Poster Presentation 20th Lancefield International Symposium on Streptococci and Streptococcal Diseases 2017

Secondary antibiotic prophylaxis for latent rheumatic heart disease: current state and opportunities for improvement (#220)

Daniel Engelman 1 , Reapi L Mataika 2 , Joseph H Kado 3 , Maureen Ah Kee 4 , Susan Donath 1 , Samantha M Colquhoun 1 , Tom Parks 5 , Andrew C Steer 1
  1. Murdoch Childrens Research Institute, Melbourne, Australia
  2. Paediatrics, Colonial War Memorial Hospital, Suva, Fiji
  3. College of Medicine, Nursing and Health Sciences, Fiji National University, Suva, Fiji
  4. RHD Control Program, Fiji Ministry of Health and Medical Services, Suva, Fiji
  5. Wellcome Trust Centre for Human Genetics, University of Oxford, Oxford, UK


Delivery of secondary antibiotic prophylaxis (SAP) for rheumatic heart disease (RHD) is challenging in many settings. We aimed to investigate adherence to SAP among young people with screening-detected RHD in Fiji, and to understand current practice and evaluate opportunities to improve adherence.


We collected SAP injection data from 76 health clinics across Fiji. Adherence was measured using the proportion of days covered (PDC) from 2012 to 2014. Multivariate logistic regression analysis was used to identify characteristics associated with adherence. A structured interview used the WHO adherence framework to evaluate attitudes, practice, barriers and improvement strategies.


494 patients were included in the adherence study (median age 14 years). 203 (41%) had no injections recorded and just 33 (7%) had adequate adherence (PDC≥0.8). Non­iTaukei ethnicity (OR 2.6) and urban residence (OR 3.4) were associated with adequate adherence, whereas time since diagnosis ≥1.5 years (OR 0.4) was inversely associated.

101 young people were interviewed. Reasons for missing injections included lack of awareness, feeling well, transport factors and medication unavailability. Inclusion of adolescents in decision making and improving educational materials were among the opportunities identified. Reminder strategies, particularly phone-based, were considered helpful by 94%.

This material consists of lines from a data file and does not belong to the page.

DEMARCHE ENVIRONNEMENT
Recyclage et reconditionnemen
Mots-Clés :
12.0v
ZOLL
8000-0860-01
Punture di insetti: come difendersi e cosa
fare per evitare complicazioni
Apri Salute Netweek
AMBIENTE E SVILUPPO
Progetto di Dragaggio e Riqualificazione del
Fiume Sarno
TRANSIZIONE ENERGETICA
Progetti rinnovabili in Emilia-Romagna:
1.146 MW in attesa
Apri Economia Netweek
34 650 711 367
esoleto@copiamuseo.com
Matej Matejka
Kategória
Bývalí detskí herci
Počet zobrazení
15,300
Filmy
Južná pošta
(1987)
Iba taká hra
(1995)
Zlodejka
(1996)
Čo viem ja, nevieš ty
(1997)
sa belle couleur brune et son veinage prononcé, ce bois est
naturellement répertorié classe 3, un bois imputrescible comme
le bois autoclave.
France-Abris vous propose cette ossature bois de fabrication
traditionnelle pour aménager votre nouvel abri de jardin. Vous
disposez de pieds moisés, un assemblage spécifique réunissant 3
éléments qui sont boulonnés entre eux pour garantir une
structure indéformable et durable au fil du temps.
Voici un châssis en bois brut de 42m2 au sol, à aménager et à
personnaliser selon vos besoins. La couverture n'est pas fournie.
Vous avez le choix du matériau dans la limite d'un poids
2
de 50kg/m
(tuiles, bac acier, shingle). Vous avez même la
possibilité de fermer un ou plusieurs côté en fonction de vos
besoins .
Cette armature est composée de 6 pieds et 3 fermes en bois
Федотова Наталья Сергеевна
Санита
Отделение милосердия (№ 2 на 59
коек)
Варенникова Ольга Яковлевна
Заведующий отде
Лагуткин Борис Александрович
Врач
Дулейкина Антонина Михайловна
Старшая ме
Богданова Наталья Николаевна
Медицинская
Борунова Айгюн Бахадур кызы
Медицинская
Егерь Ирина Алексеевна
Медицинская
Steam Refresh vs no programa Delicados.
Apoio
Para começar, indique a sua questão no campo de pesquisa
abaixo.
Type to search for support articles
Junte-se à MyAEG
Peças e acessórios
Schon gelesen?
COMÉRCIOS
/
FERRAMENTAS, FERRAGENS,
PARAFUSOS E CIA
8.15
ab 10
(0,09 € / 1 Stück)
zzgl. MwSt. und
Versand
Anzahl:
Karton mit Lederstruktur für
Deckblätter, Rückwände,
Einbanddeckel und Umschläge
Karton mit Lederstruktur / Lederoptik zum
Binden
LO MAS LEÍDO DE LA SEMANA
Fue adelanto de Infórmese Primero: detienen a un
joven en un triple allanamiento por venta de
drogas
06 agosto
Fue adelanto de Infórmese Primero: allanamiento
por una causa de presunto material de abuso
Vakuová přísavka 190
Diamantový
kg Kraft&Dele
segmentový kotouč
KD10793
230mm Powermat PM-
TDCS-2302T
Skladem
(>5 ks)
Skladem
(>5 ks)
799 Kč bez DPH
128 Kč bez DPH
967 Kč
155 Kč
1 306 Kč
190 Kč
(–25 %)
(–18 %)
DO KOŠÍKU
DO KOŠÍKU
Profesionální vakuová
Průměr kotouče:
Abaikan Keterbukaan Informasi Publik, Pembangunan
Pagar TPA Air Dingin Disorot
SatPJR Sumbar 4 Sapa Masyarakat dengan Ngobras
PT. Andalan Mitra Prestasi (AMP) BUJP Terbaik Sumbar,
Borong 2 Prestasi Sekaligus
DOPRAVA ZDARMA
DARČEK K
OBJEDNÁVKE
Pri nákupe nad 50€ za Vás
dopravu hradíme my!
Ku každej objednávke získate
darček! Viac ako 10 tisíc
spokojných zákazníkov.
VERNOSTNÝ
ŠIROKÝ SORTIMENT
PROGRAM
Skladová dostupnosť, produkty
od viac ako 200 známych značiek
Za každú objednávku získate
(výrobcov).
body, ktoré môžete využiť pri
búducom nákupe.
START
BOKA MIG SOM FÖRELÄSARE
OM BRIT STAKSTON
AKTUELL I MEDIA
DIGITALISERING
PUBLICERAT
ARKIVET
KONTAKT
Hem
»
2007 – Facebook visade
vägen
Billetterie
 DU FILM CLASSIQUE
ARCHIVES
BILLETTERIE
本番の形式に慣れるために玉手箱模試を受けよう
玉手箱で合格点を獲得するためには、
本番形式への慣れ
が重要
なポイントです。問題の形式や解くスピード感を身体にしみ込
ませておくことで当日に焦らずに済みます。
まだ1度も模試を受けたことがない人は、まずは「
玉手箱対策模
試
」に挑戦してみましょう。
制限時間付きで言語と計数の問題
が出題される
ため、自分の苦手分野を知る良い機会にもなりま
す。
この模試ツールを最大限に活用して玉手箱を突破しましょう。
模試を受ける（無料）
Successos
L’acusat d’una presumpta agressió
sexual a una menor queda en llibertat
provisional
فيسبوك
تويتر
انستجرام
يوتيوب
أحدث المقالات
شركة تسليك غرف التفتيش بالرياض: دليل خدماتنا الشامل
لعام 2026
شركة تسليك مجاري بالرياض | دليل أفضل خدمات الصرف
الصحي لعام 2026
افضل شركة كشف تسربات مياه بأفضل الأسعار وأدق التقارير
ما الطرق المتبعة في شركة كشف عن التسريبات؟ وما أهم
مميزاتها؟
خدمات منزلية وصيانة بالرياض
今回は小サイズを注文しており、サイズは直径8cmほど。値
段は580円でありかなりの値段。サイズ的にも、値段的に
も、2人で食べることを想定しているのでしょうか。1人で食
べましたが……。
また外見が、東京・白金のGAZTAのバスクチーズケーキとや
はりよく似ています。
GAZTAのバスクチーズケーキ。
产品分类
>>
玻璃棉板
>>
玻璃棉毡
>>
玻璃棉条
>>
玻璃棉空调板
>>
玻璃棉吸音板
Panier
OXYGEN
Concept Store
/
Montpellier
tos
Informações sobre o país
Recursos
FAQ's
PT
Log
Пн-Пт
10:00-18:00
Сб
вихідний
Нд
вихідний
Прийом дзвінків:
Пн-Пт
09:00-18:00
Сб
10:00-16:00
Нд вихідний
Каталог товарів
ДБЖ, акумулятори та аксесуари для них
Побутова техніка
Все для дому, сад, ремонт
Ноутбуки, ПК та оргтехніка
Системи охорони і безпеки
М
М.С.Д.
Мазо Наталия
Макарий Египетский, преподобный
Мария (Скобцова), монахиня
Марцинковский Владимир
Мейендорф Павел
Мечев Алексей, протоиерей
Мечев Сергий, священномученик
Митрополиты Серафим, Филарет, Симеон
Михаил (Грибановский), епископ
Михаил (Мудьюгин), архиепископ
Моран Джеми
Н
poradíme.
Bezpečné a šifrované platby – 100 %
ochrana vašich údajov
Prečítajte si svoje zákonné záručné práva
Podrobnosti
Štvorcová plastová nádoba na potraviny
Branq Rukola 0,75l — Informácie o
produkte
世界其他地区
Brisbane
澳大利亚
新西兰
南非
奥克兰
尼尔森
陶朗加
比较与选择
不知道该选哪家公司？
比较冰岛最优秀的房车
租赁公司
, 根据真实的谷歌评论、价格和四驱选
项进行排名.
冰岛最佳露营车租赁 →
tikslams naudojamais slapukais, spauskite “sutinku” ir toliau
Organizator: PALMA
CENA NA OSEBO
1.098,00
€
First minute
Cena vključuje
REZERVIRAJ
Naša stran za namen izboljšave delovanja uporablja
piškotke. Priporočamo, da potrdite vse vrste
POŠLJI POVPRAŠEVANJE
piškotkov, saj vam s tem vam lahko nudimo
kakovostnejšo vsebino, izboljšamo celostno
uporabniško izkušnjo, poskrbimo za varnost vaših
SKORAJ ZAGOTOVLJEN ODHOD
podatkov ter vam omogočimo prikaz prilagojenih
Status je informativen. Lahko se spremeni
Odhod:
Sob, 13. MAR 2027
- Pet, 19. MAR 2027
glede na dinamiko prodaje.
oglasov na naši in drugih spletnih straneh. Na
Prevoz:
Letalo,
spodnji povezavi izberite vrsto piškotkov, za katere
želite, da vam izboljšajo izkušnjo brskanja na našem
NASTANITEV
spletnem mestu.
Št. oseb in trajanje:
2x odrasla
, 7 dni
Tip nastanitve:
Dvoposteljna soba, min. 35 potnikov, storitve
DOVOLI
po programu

This is the first study to assess adherence following screening, and the first to utilise the PDC measure for RHD adherence. Adherence in Fiji is currently inadequate for individual patient protection or population disease control. We characterised several factors influencing adherence, from which interventions can be developed. These interventions should be prioritized over further screening.